Problem to work on: Repeat the listing below word for word, leaving out the pictures.

Source data
• • •
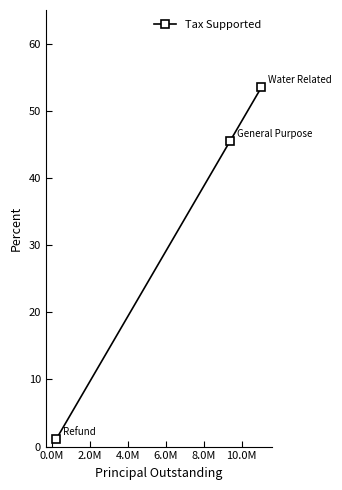

What is the value of the 2nd point from the left?

45.5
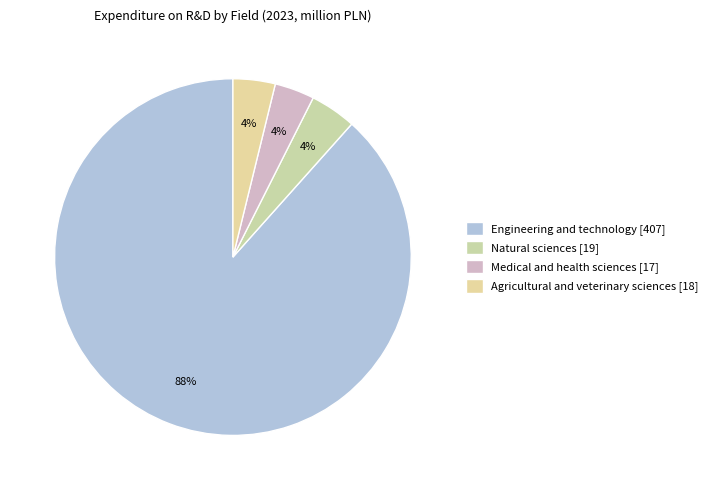

What percentage is NOT represented by Medical and health sciences?

96.4%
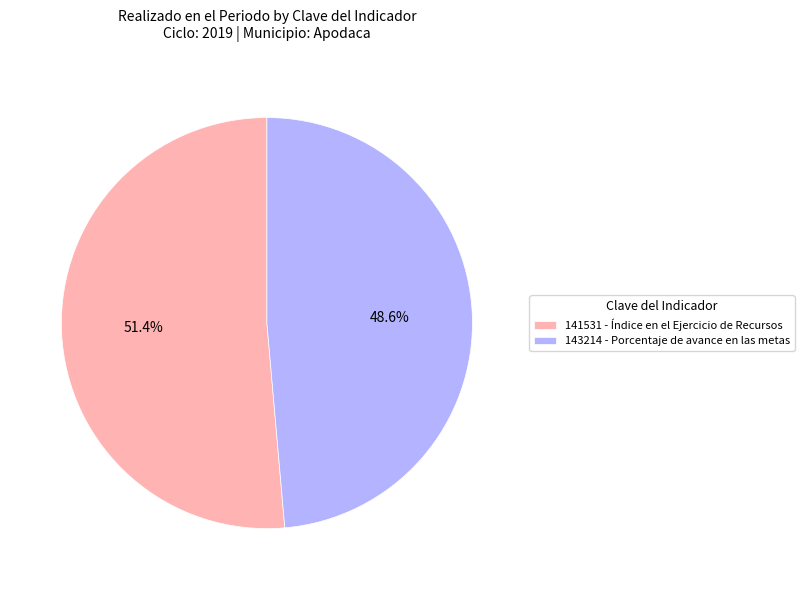

Between 143214 - Porcentaje de avance en las metas and 141531 - Índice en el Ejercicio de Recursos, which is larger?

141531 - Índice en el Ejercicio de Recursos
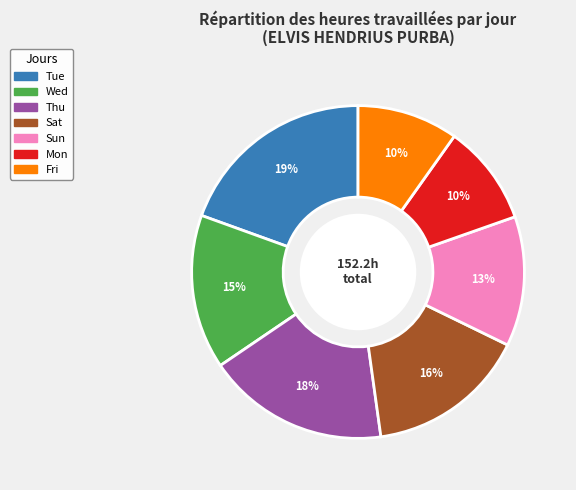

Is there any slice that represents more than half of the pie?

No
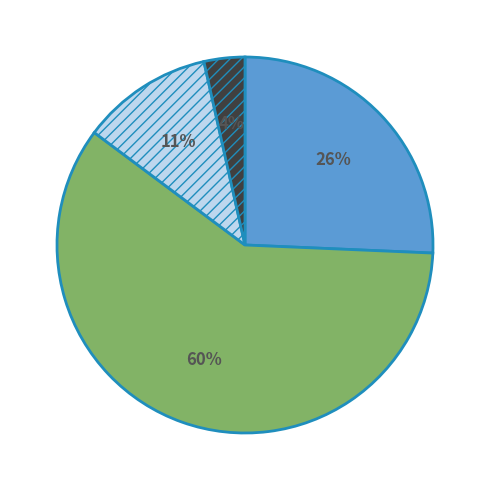

To the nearest percent, what is the average slice percentage?

25%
• • •
Reply to the task:
What is the value of the 2nd point from the left?

45.5

What percentage is NOT represented by Medical and health sciences?

96.4%

Between 143214 - Porcentaje de avance en las metas and 141531 - Índice en el Ejercicio de Recursos, which is larger?

141531 - Índice en el Ejercicio de Recursos

Is there any slice that represents more than half of the pie?

No

To the nearest percent, what is the average slice percentage?

25%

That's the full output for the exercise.